Top of THE DATA

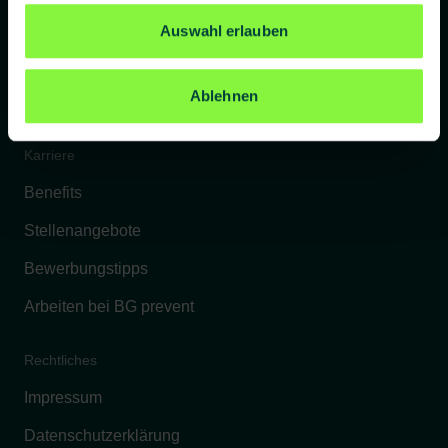
Referenzkunden
Auswahl erlauben
Kontakt
Ablehnen
FAQs
Karriere
Benefits
Stellenangebote
Bewerbungstipps
Arbeiten bei BG prevent
Rechtliches
Impressum
Datenschutzerklärung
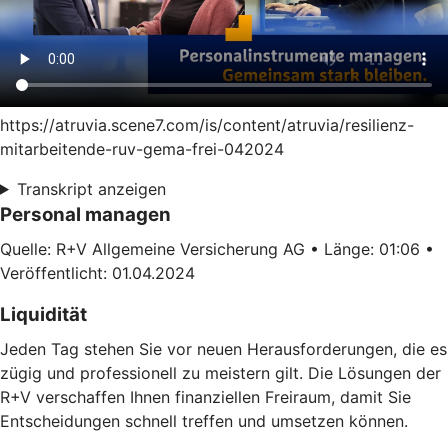
https://atruvia.scene7.com/is/content/atruvia/resilienz-
mitarbeitende-ruv-gema-frei-042024
Transkript anzeigen
Personal managen
Quelle: R+V Allgemeine Versicherung AG • Länge: 01:06 •
Veröffentlicht: 01.04.2024
Liquidität
Jeden Tag stehen Sie vor neuen Herausforderungen, die es
zügig und professionell zu meistern gilt. Die Lösungen der
R+V verschaffen Ihnen finanziellen Freiraum, damit Sie
Entscheidungen schnell treffen und umsetzen können.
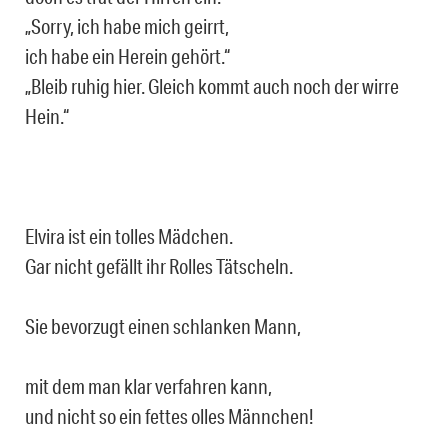
„Sorry, ich habe mich geirrt,
ich habe ein Herein gehört.“
„Bleib ruhig hier. Gleich kommt auch noch der wirre
Hein.“
Elvira ist ein tolles Mädchen.
Gar nicht gefällt ihr Rolles Tätscheln.
Sie bevorzugt einen schlanken Mann,
mit dem man klar verfahren kann,
und nicht so ein fettes olles Männchen!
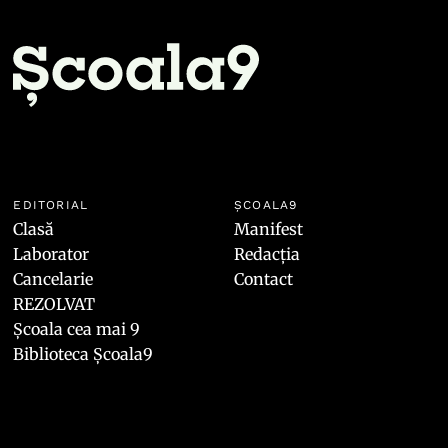
EDITORIAL
ȘCOALA9
Clasă
Manifest
Laborator
Redacția
Cancelarie
Contact
REZOLVAT
Școala cea mai 9
Biblioteca Școala9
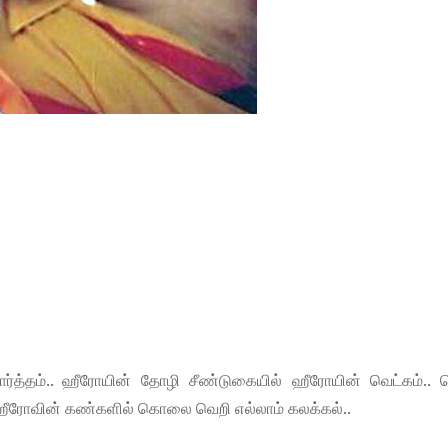
்த்தம்.. ஹீரோயின் தோழி சீண்டுகையில் ஹீரோயின் வெட்கம்.. ச
 ஹீரோவின் கண்களில் கொலை வெறி எல்லாம் கலக்கல்..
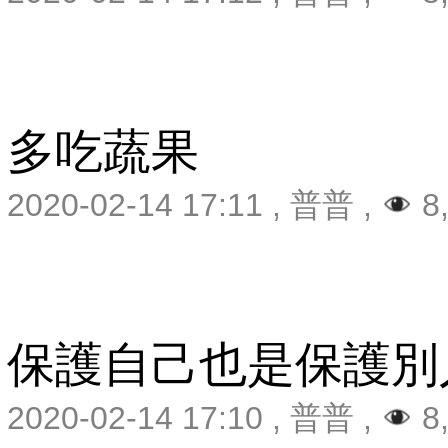
多吃蔬果
2020-02-14 17:11
,
普普
,
8
保護自己也是保護別
2020-02-14 17:10
,
普普
,
8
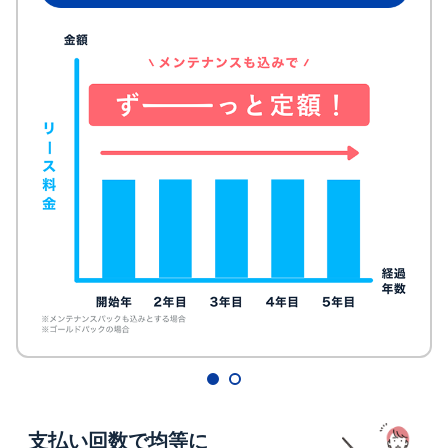
支払い回数で均等に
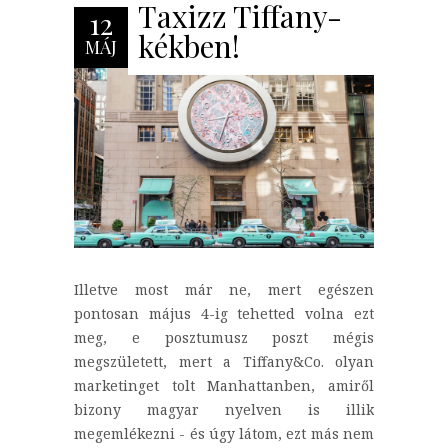
Taxizz Tiffany-
12
kékben!
MÁJ
Illetve most már ne, mert egészen
pontosan május 4-ig tehetted volna ezt
meg, e posztumusz poszt mégis
megszületett, mert a Tiffany&Co. olyan
marketinget tolt Manhattanben, amiről
bizony magyar nyelven is illik
megemlékezni - és úgy látom, ezt más nem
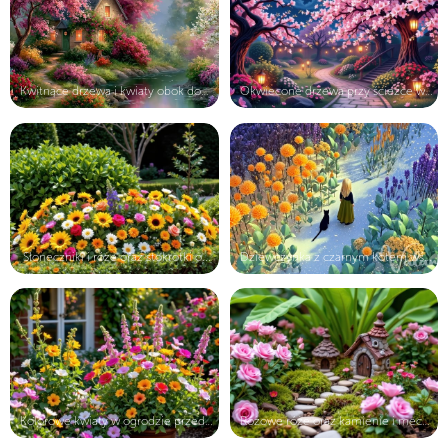
Kwitnące drzewa i kwiaty obok domu ...
Okwiecone drzewa przy ścieżce w ogr...
Słoneczniki i róże oraz stokrotki o...
Dziewczynka z czarnym kotem wśród k...
Kolorowe kwiaty w ogrodzie przed do...
Różowe róże oraz kamienie i mech ob...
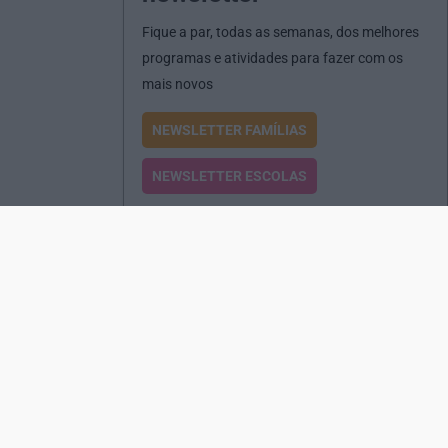
Fique a par, todas as semanas, dos melhores
programas e atividades para fazer com os
mais novos
NEWSLETTER FAMÍLIAS
NEWSLETTER ESCOLAS
Passatempos
Produtos e Serviços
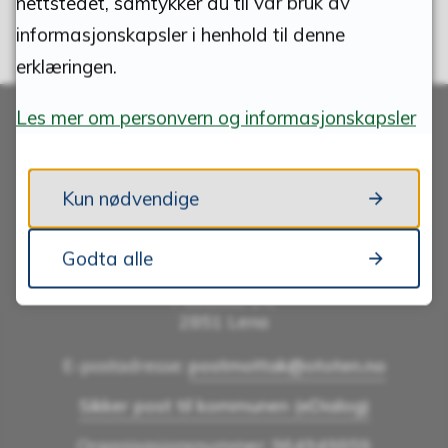
nettstedet, samtykker du til vår bruk av
informasjonskapsler i henhold til denne
erklæringen.
Les mer om personvern og informasjonskapsler
Skriv til oss
Kun nødvendige
Godta alle
ØSTRE TOTEN KOMMUNE
Postboks 24,
2851 Lena
E-postadresse:
postmottak@ototen.no
Sikker post til kommunen (eDialog)
Organisasjonsnummer: 964949859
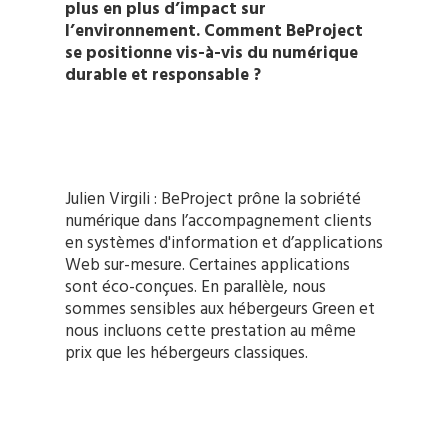
plus en plus d’impact sur
l’environnement. Comment BeProject
se positionne vis-à-vis du numérique
durable et responsable ?
Julien Virgili : BeProject prône la sobriété
numérique dans l’accompagnement clients
en systèmes d'information et d’applications
Web sur-mesure. Certaines applications
sont éco-conçues. En parallèle, nous
sommes sensibles aux hébergeurs Green et
nous incluons cette prestation au même
prix que les hébergeurs classiques.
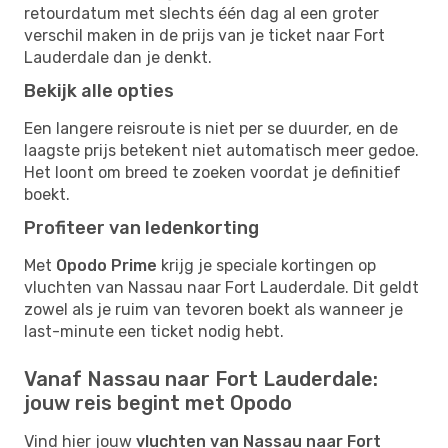
retourdatum met slechts één dag al een groter
verschil maken in de prijs van je ticket naar Fort
Lauderdale dan je denkt.
Bekijk alle opties
Een langere reisroute is niet per se duurder, en de
laagste prijs betekent niet automatisch meer gedoe.
Het loont om breed te zoeken voordat je definitief
boekt.
Profiteer van ledenkorting
Met
Opodo Prime
krijg je speciale kortingen op
vluchten van Nassau naar Fort Lauderdale. Dit geldt
zowel als je ruim van tevoren boekt als wanneer je
last-minute een ticket nodig hebt.
Vanaf Nassau naar Fort Lauderdale:
jouw reis begint met Opodo
Vind hier jouw
vluchten van Nassau naar Fort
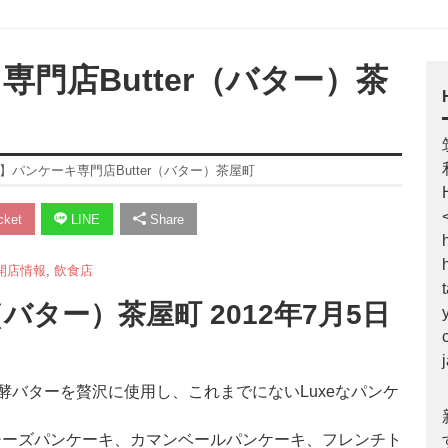
専門店Butter（バター）茶
店】パンケーキ専門店Butter（バター）茶屋町
ket
LINE
Share
開店情報
,
飲食店
（バター）茶屋町 2012年7月5日
発酵バターを贅沢に使用し、これまでにないLuxeなパンケ
チーズパンケーキ、カマンベールパンケーキ、フレンチト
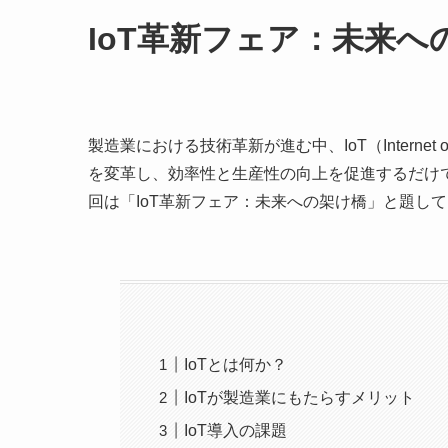
IoT革新フェア：未来へ
製造業における技術革新が進む中、IoT（Internet
を変革し、効率性と生産性の向上を促進するだけ
回は「IoT革新フェア：未来への架け橋」と題して
IoTとは何か？
IoTが製造業にもたらすメリット
IoT導入の課題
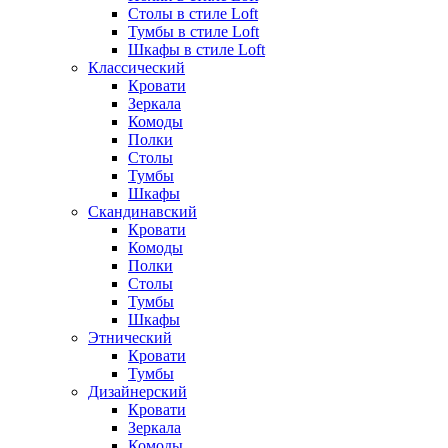
Столы в стиле Loft
Тумбы в стиле Loft
Шкафы в стиле Loft
Классический
Кровати
Зеркала
Комоды
Полки
Столы
Тумбы
Шкафы
Скандинавский
Кровати
Комоды
Полки
Столы
Тумбы
Шкафы
Этнический
Кровати
Тумбы
Дизайнерский
Кровати
Зеркала
Комоды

Bottom of THE DATA

Pull every line of text from the data above, copying each one word for word. Leave the pictures out of your answer.

▶ **SOLUTION TO THIS PROBLEM**:
Referenzkunden
Auswahl erlauben
Kontakt
Ablehnen
FAQs
Karriere
Benefits
Stellenangebote
Bewerbungstipps
Arbeiten bei BG prevent
Rechtliches
Impressum
Datenschutzerklärung
https://atruvia.scene7.com/is/content/atruvia/resilienz-
mitarbeitende-ruv-gema-frei-042024
Transkript anzeigen
Personal managen
Quelle: R+V Allgemeine Versicherung AG • Länge: 01:06 •
Veröffentlicht: 01.04.2024
Liquidität
Jeden Tag stehen Sie vor neuen Herausforderungen, die es
zügig und professionell zu meistern gilt. Die Lösungen der
R+V verschaffen Ihnen finanziellen Freiraum, damit Sie
Entscheidungen schnell treffen und umsetzen können.
„Sorry, ich habe mich geirrt,
ich habe ein Herein gehört.“
„Bleib ruhig hier. Gleich kommt auch noch der wirre
Hein.“
Elvira ist ein tolles Mädchen.
Gar nicht gefällt ihr Rolles Tätscheln.
Sie bevorzugt einen schlanken Mann,
mit dem man klar verfahren kann,
und nicht so ein fettes olles Männchen!
EDITORIAL
ȘCOALA9
Clasă
Manifest
Laborator
Redacția
Cancelarie
Contact
REZOLVAT
Școala cea mai 9
Biblioteca Școala9
்த்தம்.. ஹீரோயின் தோழி சீண்டுகையில் ஹீரோயின் வெட்கம்.. ச
 ஹீரோவின் கண்களில் கொலை வெறி எல்லாம் கலக்கல்..
多吃蔬果
2020-02-14 17:11
,
普普
,
8
保護自己也是保護別
2020-02-14 17:10
,
普普
,
8
支払い回数で均等に
Taxizz Tiffany-
12
kékben!
MÁJ
Illetve most már ne, mert egészen
pontosan május 4-ig tehetted volna ezt
meg, e posztumusz poszt mégis
megszületett, mert a Tiffany&Co. olyan
marketinget tolt Manhattanben, amiről
bizony magyar nyelven is illik
megemlékezni - és úgy látom, ezt más nem
Kwitnące drzewa i kwiaty obok domu ...
Okwiecone drzewa przy ścieżce w ogr...
Słoneczniki i róże oraz stokrotki o...
Dziewczynka z czarnym kotem wśród k...
Kolorowe kwiaty w ogrodzie przed do...
Różowe róże oraz kamienie i mech ob...
Fique a par, todas as semanas, dos melhores
programas e atividades para fazer com os
mais novos
NEWSLETTER FAMÍLIAS
NEWSLETTER ESCOLAS
Passatempos
Produtos e Serviços
nettstedet, samtykker du til vår bruk av
informasjonskapsler i henhold til denne
erklæringen.
Les mer om personvern og informasjonskapsler
Skriv til oss
Kun nødvendige
Godta alle
ØSTRE TOTEN KOMMUNE
Postboks 24,
2851 Lena
E-postadresse:
postmottak@ototen.no
Sikker post til kommunen (eDialog)
Organisasjonsnummer: 964949859
plus en plus d’impact sur
l’environnement. Comment BeProject
se positionne vis-à-vis du numérique
durable et responsable ?
Julien Virgili : BeProject prône la sobriété
numérique dans l’accompagnement clients
en systèmes d'information et d’applications
Web sur-mesure. Certaines applications
sont éco-conçues. En parallèle, nous
sommes sensibles aux hébergeurs Green et
nous incluons cette prestation au même
prix que les hébergeurs classiques.
retourdatum met slechts één dag al een groter
verschil maken in de prijs van je ticket naar Fort
Lauderdale dan je denkt.
Bekijk alle opties
Een langere reisroute is niet per se duurder, en de
laagste prijs betekent niet automatisch meer gedoe.
Het loont om breed te zoeken voordat je definitief
boekt.
Profiteer van ledenkorting
Met
Opodo Prime
krijg je speciale kortingen op
vluchten van Nassau naar Fort Lauderdale. Dit geldt
zowel als je ruim van tevoren boekt als wanneer je
last-minute een ticket nodig hebt.
Vanaf Nassau naar Fort Lauderdale:
jouw reis begint met Opodo
Vind hier jouw
vluchten van Nassau naar Fort
専門店Butter（バター）茶
店】パンケーキ専門店Butter（バター）茶屋町
ket
LINE
Share
開店情報
,
飲食店
（バター）茶屋町 2012年7月5日
発酵バターを贅沢に使用し、これまでにないLuxeなパンケ
チーズパンケーキ、カマンベールパンケーキ、フレンチト
IoT革新フェア：未来へ
製造業における技術革新が進む中、IoT（Internet
を変革し、効率性と生産性の向上を促進するだけ
回は「IoT革新フェア：未来への架け橋」と題して
IoTとは何か？
IoTが製造業にもたらすメリット
IoT導入の課題
Столы в стиле Loft
Тумбы в стиле Loft
Шкафы в стиле Loft
Классический
Кровати
Зеркала
Комоды
Полки
Столы
Тумбы
Шкафы
Скандинавский
Кровати
Комоды
Полки
Столы
Тумбы
Шкафы
Этнический
Кровати
Тумбы
Дизайнерский
Кровати
Зеркала
Комоды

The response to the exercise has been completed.